Stored items

········

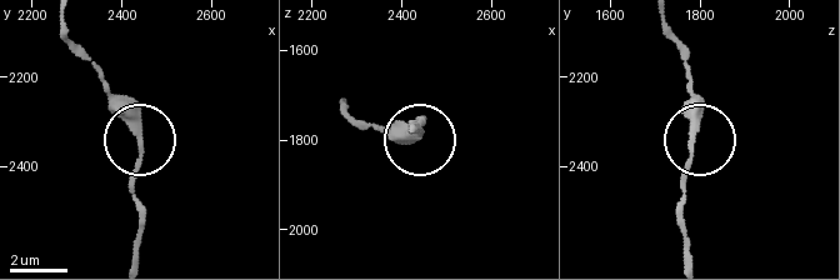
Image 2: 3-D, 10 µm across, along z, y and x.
{"act": "accept", "runs_along": {"pic": 2, "px": [[691, 254], [679, 211], [693, 146], [693, 85]]}, "found": "all the same neuron"}

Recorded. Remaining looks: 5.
{"why": "a fork", "act": "inspect", "view": "3d", "um": 6, "at": [2280, 3200, 1440]}

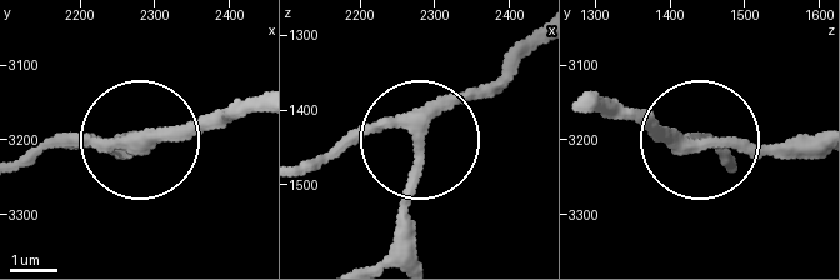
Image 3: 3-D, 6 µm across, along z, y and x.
{"act": "accept", "runs_along": {"pic": 3, "px": [[531, 39], [420, 131], [376, 123], [320, 155]]}, "found": "continuous, no second neuron"}

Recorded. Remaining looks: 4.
{"act": "inspect", "view": "3d", "um": 10, "at": [2800, 3220, 1160]}

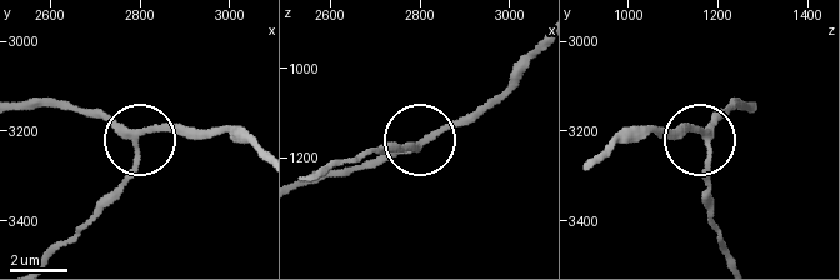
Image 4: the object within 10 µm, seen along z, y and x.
{"width_nm": 230, "act": "accept", "runs_along": {"pic": 4, "px": [[48, 104], [103, 115], [136, 140], [136, 168], [113, 201]]}, "found": "one neuron here"}

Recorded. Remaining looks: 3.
{"act": "stop", "edits": [], "rest": "unchecked"}

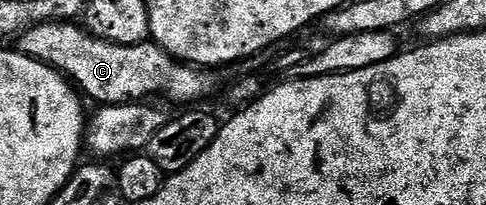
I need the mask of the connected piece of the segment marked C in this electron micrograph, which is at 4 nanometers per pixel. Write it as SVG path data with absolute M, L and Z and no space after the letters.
M76 22L36 24L20 33L18 43L19 51L64 73L87 99L89 96L97 100L100 106L131 104L152 98L148 96L165 96L176 104L192 106L197 103L195 100L206 99L216 84L211 71L178 62L155 42L115 44L98 38Z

········

● Goal of the exercise: Omit the pictures, and please restate word for word the lines running from the line with "Recorded. Remaining looks: 3." to the end of the entries.

● Your response:
Recorded. Remaining looks: 3.
{"act": "stop", "edits": [], "rest": "unchecked"}

I need the mask of the connected piece of the segment marked C in this electron micrograph, which is at 4 nanometers per pixel. Write it as SVG path data with absolute M, L and Z and no space after the letters.
M76 22L36 24L20 33L18 43L19 51L64 73L87 99L89 96L97 100L100 106L131 104L152 98L148 96L165 96L176 104L192 106L197 103L195 100L206 99L216 84L211 71L178 62L155 42L115 44L98 38Z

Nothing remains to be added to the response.